Today is an anniversary of sorts that is nothing to celebrate but rather one that brings words like sulk, frown and pout to mind.

It was eight months ago that the severity of COVID-19 really hit us for the first time when we saw the pro and college sports world come to an immediate stop.  The very next day President Trump declared the coronavirus a national emergency and it’s fair to say it has been all downhill ever since.

Who among us really though eight months ago we would be dealing with this to the extent we are and if these eight months have not been brutal enough the next couple look like another mountain to climb.  Just when we thought the corner had been turned and life was getting closer to normal in the summer here comes the predicted increase in positive tests as winter approaches.

What comes with that is tighter restrictions and the thought of these next few months even coming close to what we dealt with last spring is enough to make you sick. I didn’t mean for that to be cute.

I’d like to think you at least know that I take my words very seriously in this daily segment so with that said I have hit a wall when it comes to all of this.  I am mentally exhausted with everything surrounding this pandemic from the interruption in life as we know it to the fact that so many make this all about politics.

Dataset records —
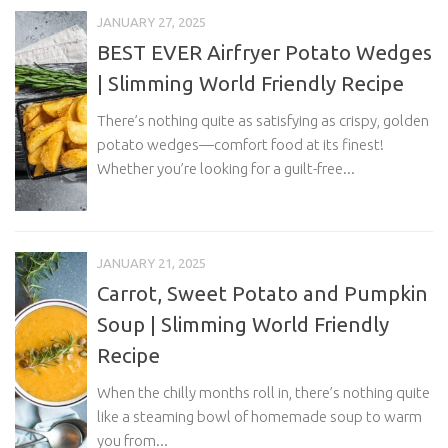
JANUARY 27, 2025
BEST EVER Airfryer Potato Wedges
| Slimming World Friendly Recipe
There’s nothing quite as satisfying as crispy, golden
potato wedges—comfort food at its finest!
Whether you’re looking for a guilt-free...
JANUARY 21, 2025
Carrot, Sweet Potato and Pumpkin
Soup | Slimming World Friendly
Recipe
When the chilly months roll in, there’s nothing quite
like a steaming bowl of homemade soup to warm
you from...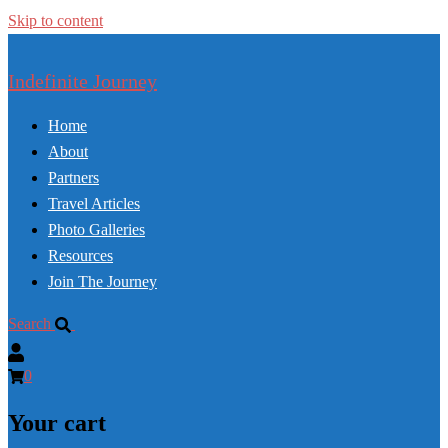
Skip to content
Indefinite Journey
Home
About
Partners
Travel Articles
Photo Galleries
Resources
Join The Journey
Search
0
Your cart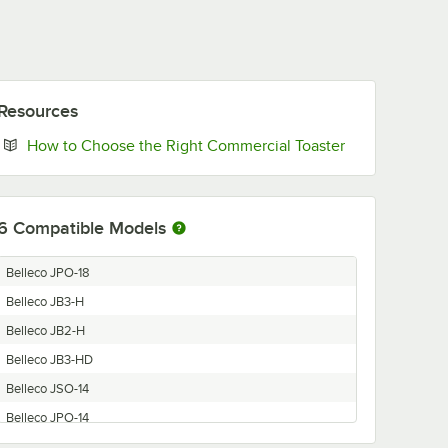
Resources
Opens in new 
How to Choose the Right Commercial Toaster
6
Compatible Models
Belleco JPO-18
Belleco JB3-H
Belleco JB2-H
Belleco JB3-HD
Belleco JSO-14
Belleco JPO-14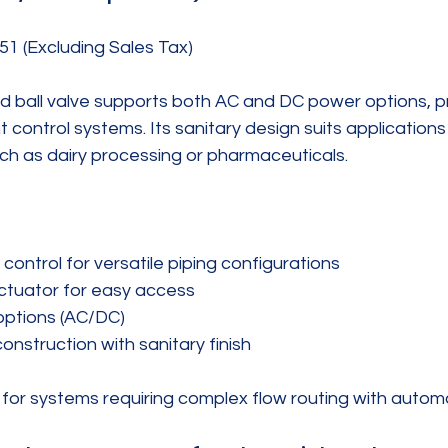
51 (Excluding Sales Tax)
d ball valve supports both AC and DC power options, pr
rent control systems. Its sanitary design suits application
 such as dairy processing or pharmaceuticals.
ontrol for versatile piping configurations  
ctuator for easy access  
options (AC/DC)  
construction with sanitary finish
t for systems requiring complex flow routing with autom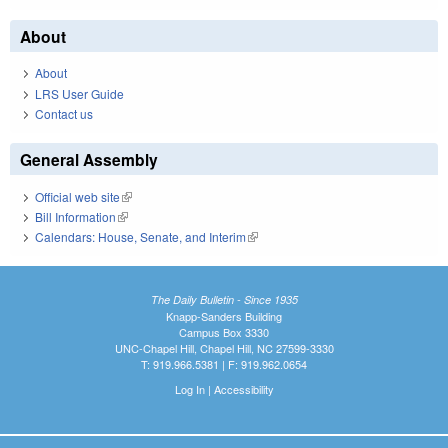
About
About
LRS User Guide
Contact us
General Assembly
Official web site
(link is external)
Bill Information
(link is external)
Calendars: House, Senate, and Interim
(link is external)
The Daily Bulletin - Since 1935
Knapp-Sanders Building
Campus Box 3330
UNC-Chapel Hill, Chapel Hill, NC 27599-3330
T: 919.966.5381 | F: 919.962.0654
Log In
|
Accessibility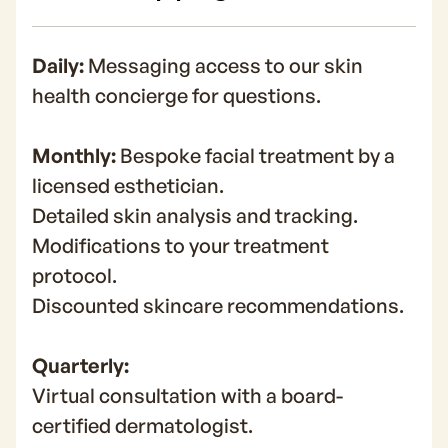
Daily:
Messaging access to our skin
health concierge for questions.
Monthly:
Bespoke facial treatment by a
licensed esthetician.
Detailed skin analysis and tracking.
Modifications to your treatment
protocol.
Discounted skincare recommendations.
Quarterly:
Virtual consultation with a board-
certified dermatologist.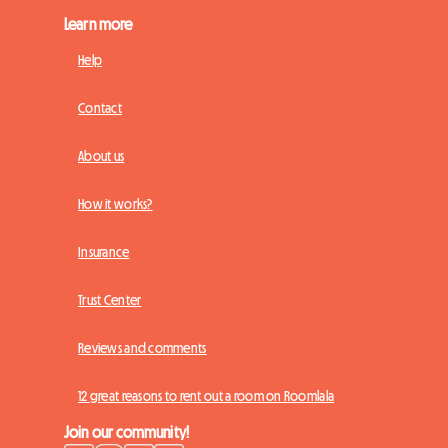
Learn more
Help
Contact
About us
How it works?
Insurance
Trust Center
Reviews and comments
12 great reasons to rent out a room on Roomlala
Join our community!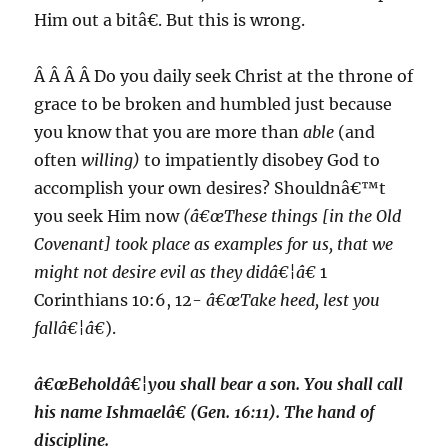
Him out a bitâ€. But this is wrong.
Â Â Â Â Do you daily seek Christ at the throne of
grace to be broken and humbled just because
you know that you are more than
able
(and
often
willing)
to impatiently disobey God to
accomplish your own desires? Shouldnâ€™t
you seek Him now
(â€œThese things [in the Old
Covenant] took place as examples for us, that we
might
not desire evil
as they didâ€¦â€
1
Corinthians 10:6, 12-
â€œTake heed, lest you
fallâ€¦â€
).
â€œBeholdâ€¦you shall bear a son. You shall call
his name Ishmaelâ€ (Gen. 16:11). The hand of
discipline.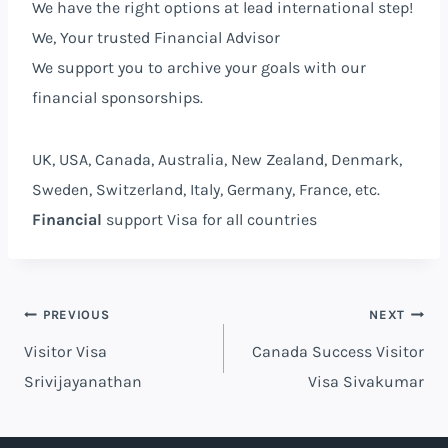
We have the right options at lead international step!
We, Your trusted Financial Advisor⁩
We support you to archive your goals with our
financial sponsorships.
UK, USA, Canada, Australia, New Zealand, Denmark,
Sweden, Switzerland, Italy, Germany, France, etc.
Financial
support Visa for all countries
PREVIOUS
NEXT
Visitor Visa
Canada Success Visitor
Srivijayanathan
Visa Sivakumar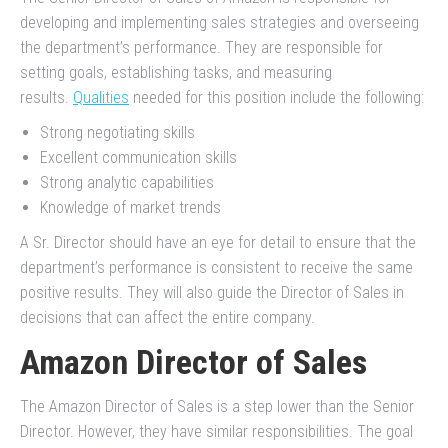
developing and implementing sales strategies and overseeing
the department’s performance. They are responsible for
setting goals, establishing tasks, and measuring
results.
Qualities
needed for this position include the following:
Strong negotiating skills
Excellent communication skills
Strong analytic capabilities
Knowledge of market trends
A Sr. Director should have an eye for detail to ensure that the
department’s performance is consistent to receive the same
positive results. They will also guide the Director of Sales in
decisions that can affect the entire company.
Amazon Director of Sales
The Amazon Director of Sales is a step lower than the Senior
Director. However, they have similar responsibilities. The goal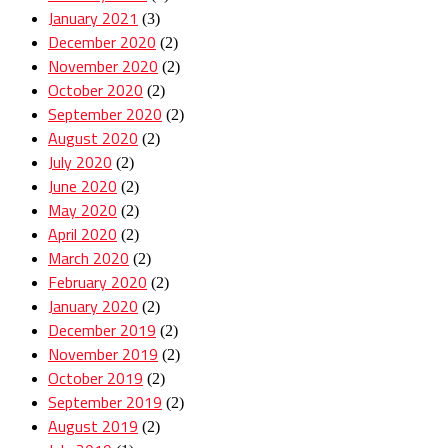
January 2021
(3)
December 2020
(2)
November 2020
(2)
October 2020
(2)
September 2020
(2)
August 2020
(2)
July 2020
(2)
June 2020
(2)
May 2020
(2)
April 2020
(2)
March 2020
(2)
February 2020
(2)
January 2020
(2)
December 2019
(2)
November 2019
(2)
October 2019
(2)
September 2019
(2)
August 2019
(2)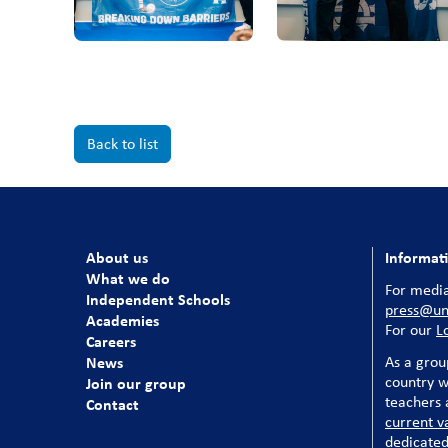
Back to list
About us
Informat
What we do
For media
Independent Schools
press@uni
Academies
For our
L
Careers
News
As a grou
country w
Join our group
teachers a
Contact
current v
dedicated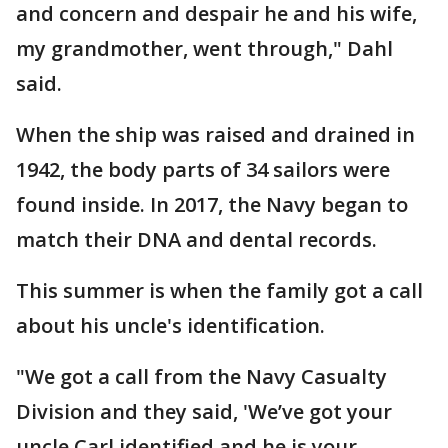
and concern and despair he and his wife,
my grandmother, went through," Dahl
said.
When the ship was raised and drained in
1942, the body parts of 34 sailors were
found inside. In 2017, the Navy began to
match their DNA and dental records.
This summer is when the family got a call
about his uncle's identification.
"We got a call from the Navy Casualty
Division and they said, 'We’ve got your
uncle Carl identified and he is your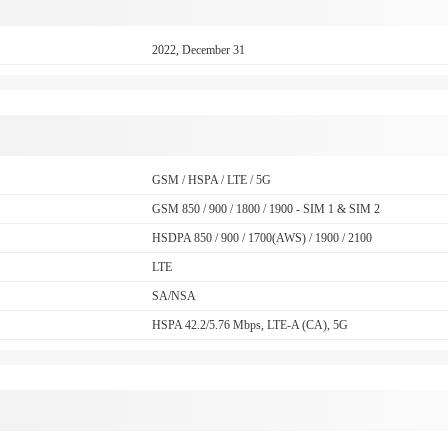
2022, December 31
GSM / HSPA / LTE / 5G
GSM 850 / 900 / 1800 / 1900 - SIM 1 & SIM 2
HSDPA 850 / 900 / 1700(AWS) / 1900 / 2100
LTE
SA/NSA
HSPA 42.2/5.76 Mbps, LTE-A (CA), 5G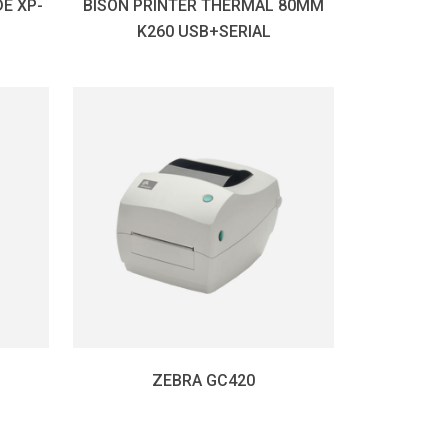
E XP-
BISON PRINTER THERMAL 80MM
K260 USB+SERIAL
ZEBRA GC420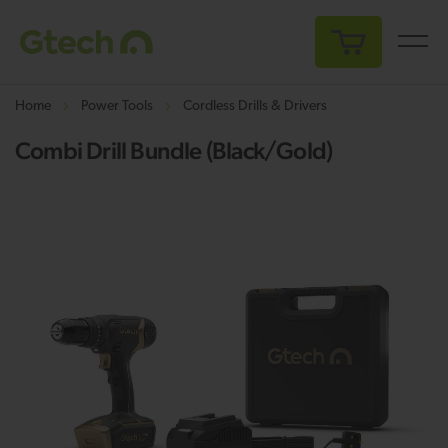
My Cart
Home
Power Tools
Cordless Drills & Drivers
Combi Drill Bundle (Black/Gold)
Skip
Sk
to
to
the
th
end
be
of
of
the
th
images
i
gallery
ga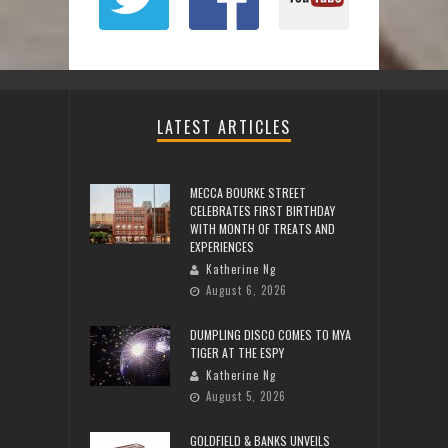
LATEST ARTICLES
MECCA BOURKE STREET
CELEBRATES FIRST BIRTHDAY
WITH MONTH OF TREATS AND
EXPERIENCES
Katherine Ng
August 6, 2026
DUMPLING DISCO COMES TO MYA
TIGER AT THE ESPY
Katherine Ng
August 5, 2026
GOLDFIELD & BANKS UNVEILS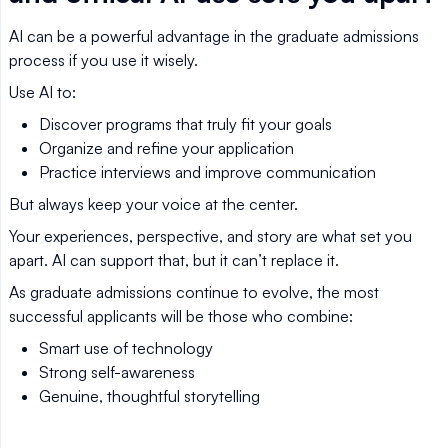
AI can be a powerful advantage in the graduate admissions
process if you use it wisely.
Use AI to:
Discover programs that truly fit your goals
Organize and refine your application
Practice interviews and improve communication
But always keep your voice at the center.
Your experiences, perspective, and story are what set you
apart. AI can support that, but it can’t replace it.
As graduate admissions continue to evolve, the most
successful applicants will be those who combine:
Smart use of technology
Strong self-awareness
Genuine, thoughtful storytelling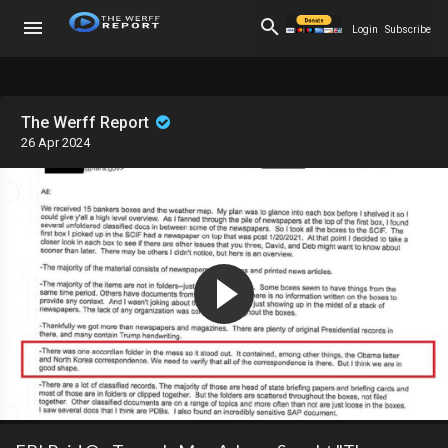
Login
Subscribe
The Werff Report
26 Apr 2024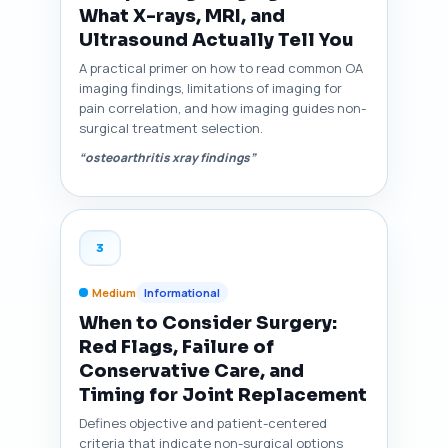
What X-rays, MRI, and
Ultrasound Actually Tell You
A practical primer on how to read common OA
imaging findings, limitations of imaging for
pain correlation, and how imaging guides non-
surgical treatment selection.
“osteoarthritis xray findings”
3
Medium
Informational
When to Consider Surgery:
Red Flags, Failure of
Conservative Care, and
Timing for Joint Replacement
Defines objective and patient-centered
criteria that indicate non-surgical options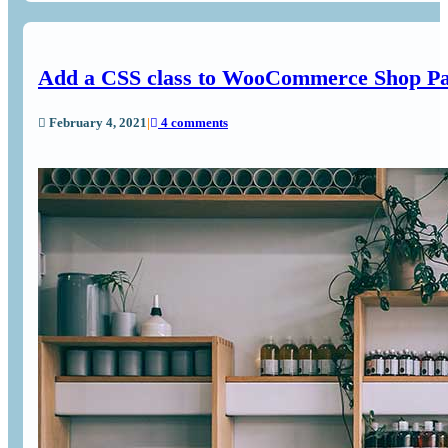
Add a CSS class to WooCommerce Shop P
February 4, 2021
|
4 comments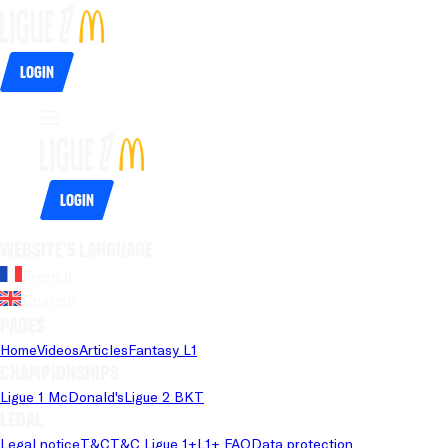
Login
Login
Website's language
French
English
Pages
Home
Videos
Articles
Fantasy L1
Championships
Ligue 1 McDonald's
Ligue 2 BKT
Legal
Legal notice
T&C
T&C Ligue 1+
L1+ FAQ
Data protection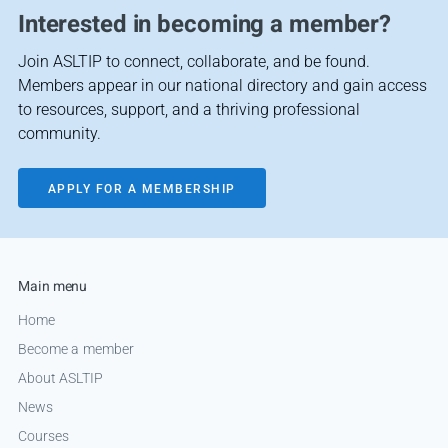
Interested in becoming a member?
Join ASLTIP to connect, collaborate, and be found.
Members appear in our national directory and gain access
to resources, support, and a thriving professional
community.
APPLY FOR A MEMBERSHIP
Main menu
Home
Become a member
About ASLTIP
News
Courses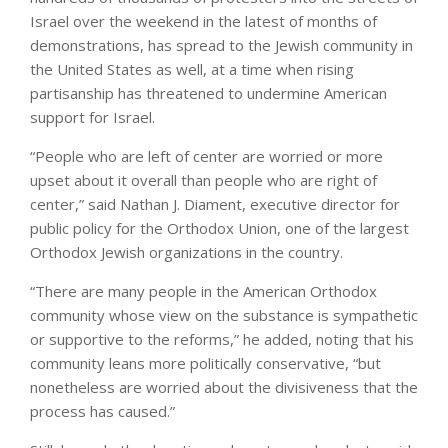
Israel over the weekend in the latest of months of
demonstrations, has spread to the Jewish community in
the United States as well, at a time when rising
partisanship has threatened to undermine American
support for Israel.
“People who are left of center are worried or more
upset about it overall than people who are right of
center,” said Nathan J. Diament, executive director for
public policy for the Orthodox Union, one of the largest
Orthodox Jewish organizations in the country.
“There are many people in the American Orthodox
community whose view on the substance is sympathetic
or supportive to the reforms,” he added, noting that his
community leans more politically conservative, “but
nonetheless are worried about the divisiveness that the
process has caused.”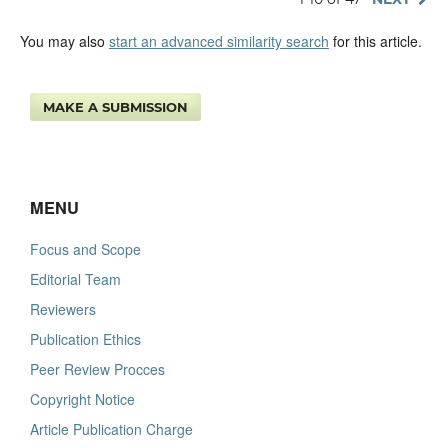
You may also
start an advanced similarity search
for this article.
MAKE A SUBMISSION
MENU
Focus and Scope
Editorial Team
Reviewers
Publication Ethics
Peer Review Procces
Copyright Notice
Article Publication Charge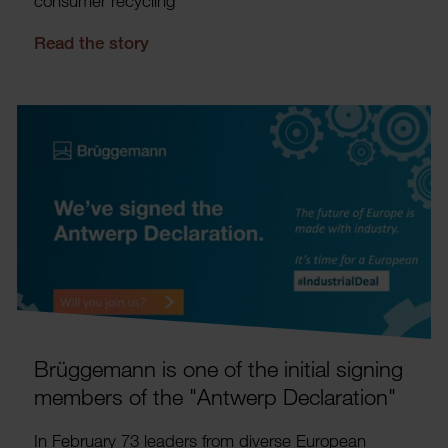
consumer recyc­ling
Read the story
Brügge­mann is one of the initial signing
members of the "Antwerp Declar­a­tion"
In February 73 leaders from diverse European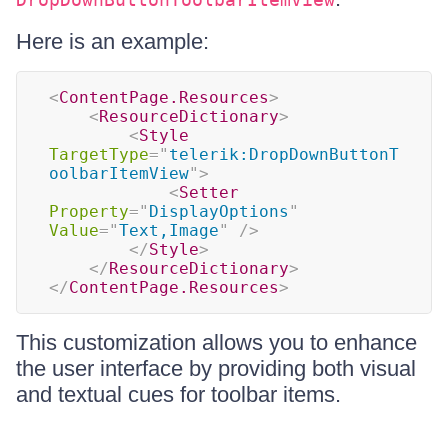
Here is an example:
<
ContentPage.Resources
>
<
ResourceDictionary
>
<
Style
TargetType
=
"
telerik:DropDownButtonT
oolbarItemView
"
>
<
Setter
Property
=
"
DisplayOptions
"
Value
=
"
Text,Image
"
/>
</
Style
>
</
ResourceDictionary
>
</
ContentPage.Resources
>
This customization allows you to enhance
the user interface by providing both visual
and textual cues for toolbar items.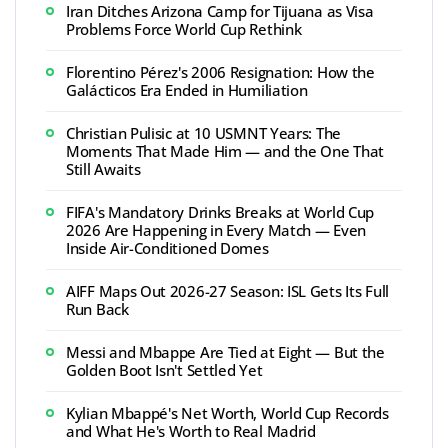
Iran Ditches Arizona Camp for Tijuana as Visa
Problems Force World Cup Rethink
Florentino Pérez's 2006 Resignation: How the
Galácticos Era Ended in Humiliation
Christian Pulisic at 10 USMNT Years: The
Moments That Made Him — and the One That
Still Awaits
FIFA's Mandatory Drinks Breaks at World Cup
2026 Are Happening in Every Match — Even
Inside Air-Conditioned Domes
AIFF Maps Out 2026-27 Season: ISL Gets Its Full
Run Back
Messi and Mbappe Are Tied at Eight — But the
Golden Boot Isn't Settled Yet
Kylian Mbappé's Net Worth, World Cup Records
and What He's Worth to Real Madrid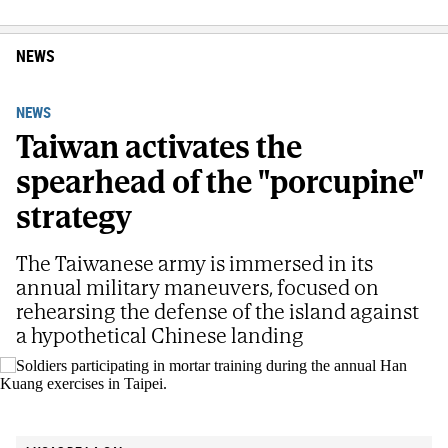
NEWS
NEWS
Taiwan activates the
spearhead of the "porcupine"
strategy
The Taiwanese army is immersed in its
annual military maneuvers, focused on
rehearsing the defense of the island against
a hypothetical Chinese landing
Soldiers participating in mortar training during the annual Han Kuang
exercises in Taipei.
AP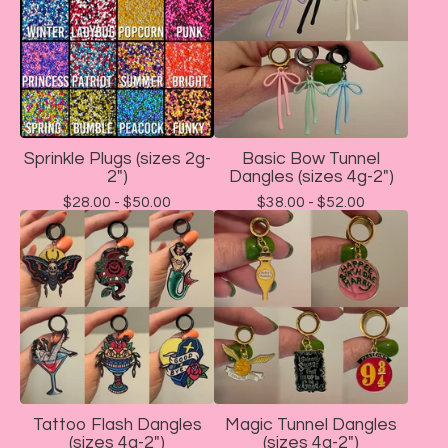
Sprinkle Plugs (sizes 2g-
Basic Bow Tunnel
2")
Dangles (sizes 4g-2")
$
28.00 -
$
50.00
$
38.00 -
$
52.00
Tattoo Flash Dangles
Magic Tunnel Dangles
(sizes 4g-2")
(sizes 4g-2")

Task instructions —
1. In the pandemic commentary, write out the passage starting at "It was eight" and ending at "to be cute.".
2. Answer these questions from the pandemic commentary:
(a) How long ago does the writer say the severity of COVID-19 first really hit?
(b) What did President Trump declare the day after the sports world stopped?
(c) According to the writer, what do so many people make the pandemic about?
3. Proceed with the pandemic commentary, picking up right after its final sentence.

Outputs by task —
1.
It was eight months ago that the severity of COVID-19 really hit us for the first time when we saw the pro and college sports world come to an immediate stop.  The very next day President Trump declared the coronavirus a national emergency and it’s fair to say it has been all downhill ever since.

Who among us really though eight months ago we would be dealing with this to the extent we are and if these eight months have not been brutal enough the next couple look like another mountain to climb.  Just when we thought the corner had been turned and life was getting closer to normal in the summer here comes the predicted increase in positive tests as winter approaches.

What comes with that is tighter restrictions and the thought of these next few months even coming close to what we dealt with last spring is enough to make you sick. I didn’t mean for that to be cute.

2.
(a) Eight months ago.
(b) He declared the coronavirus a national emergency.
(c) Politics.

3.
At times I feel physically beat up even though I haven’t done anything in months.  I keep saying I want to get back to the gym, even if it’s just for some cardio but simply can’t push myself to do it.  I’m both frustrated and ticked off at an opponent that seemingly can’t be beaten until we find a vaccine.

It doesn’t help that many refuse to cooperate with some of the basic things that may offer some general assistance but I’m not going there today. It will only spark debate and I’m not looking for that.

All I want is to be able to do is plan things, whether work-related or personal, for next week, next month and next year.  Yet we get up each morning and truly don’t even know what that day will bring.

Eight months and counting. The end can’t come soon enough.